Exposure to blue light at night makes you want to eat more sugar, speeds up age-related sight loss, accelerates the aging process and can increase your risk of breast and prostate cancer. Again though, just at night. Blue light can also be magnificent. It can help speed up recovery from mild traumatic brain injury, fight staph infections, reduce blood pressure, help out stressed sleepy teenagers — some of whom, ahahaha, are presumably stressed and sleepy because of being on their phones all goddamn night — and potentially fight other cancers.

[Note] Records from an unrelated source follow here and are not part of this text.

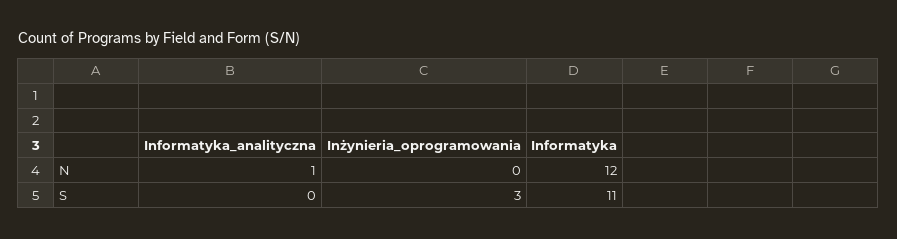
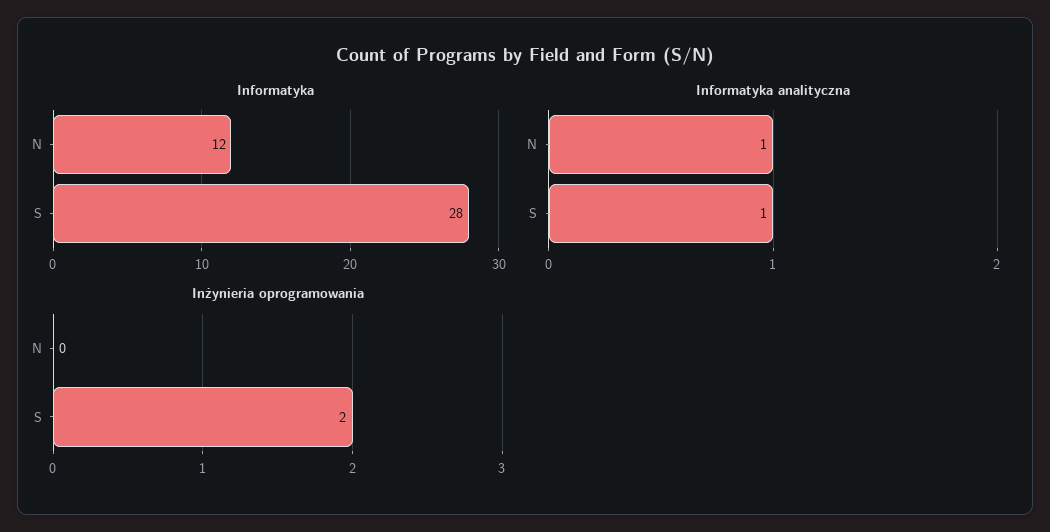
  {
    "Informatyka_analityczna": {
      "N": 1,
-     "S": 0
+     "S": 1
    },
    "Inżynieria_oprogramowania": {
      "N": 0,
-     "S": 3
+     "S": 2
    },
    "Informatyka": {
      "N": 12,
-     "S": 11
+     "S": 28
    }
  }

So, if blue light at night = really bad, things like Apple’s Night Shift should solve everything, reducing blue light output in the hours of darkness. 

Done, right?

Sadly no. There are plenty of other ways phones mess with your sleep, beyond whatever color light they’re emitting. Overstimulation, stress and anxiety aren’t good for sleep, and so much goddamned bullshit is happening in the world at the moment that even the quickest of pre-slumber scrolls through your social feeds is likely to expose you to at least one thing that either sets your mind racing or renders you completely, teeth-clenchingly livid. 

Avoiding screens for two hours before bed is what sleep experts recommend — or whatever you can realistically do without going bonkers. So go get a big-ass jigsaw puzzle or a massive honkin’ LEGO truck and sleep the wonderful sleep of a giant baby.